Monday, February 01, 2016

APS can hold more elections next year

There is a certain amount of ill-logic in this morning's Journal report, link, intended to get voters out to support the APS bond issues and mill levy.

$109K a year, APS Capital Master Plan Executive Director Kizito Wijenje began by telling the Journal that "losing a bond election means you lose a year of projects."  Yet he went on to report that when voters turned down a bond issue in 2002;

“It took us until 2013 to recover from that. … It is very, very disruptive, not only financially but especially for the kids. You have a generation of kids disrupted for three, four years.”
This, though he went on to admit;
APS came back the very next year with a bond issue that passed.
That seems to conflict with his report that "a generation of kids were disrupted for three, four years".

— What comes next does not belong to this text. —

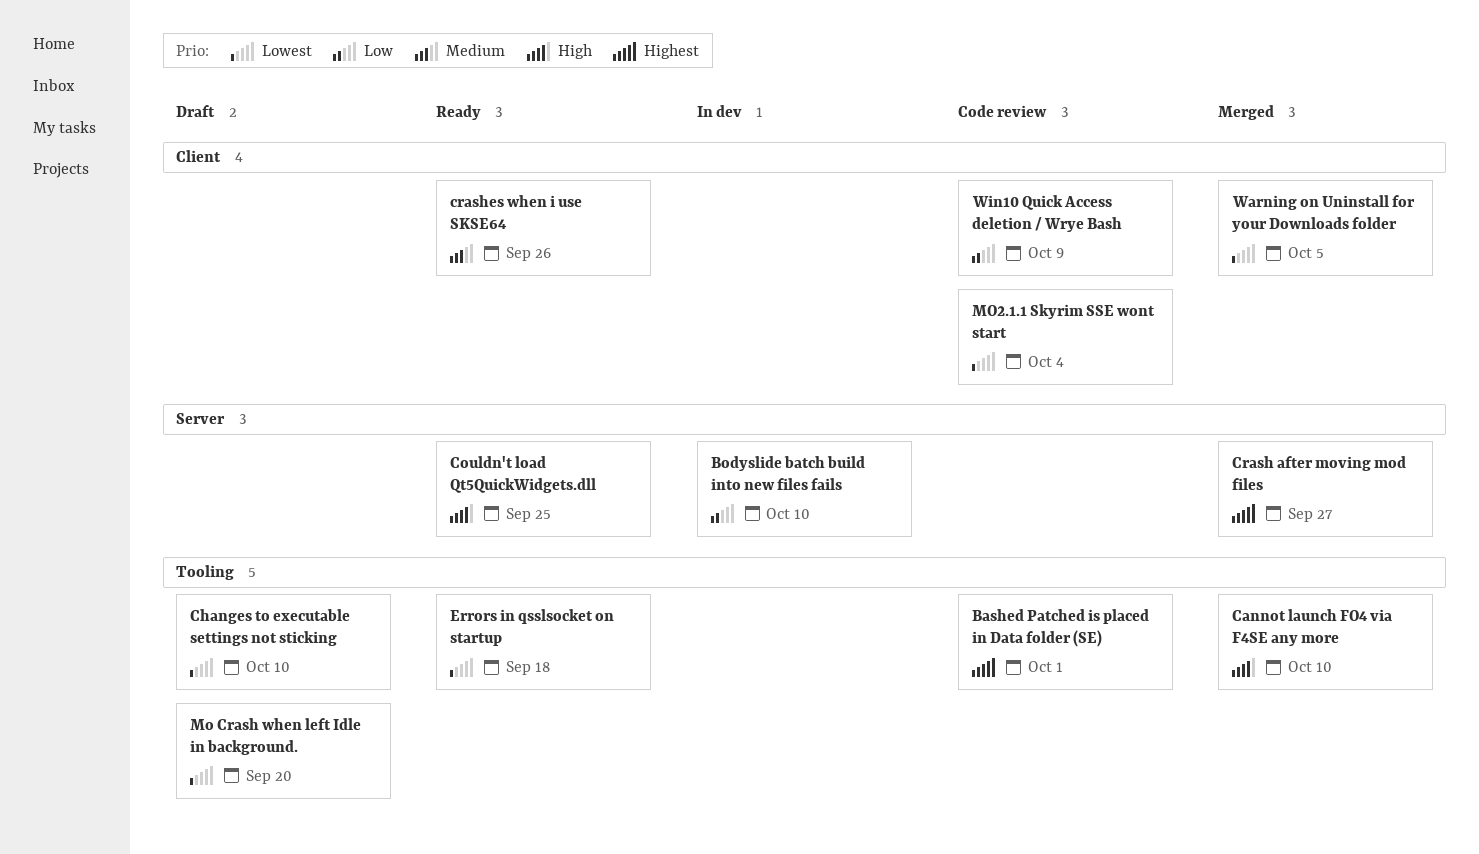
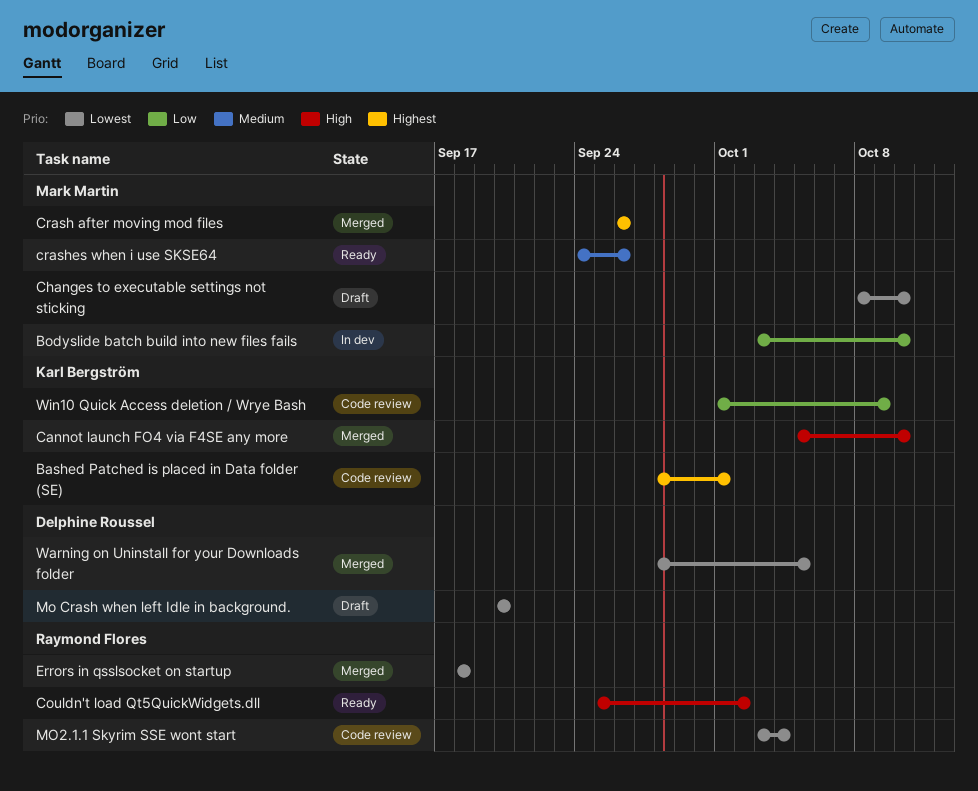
Couldn't load Qt5QuickWidgets.dll, due: Sep 25 -> Oct 2
Crash after moving mod files, due: Sep 27 -> Sep 26
Errors in qsslsocket on startup, status: Ready -> Merged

As part of his argument, Wijenje pointed out that because the last bond issue failed; APS was compelled to spend more than a million dollars to "install a portable building".  He did not elaborate on how exactly, APS managed to pay more than a million dollars for a portable building worth more like $50,000.

APS is still to admit their stewardship failure, or to produce any plan to mitigate it.

Voting down the bond issues and mill levy remains still, the only choice if voters want to regain any semblance of control over the power and resources they entrust to the stewardship of the leadership of the APS.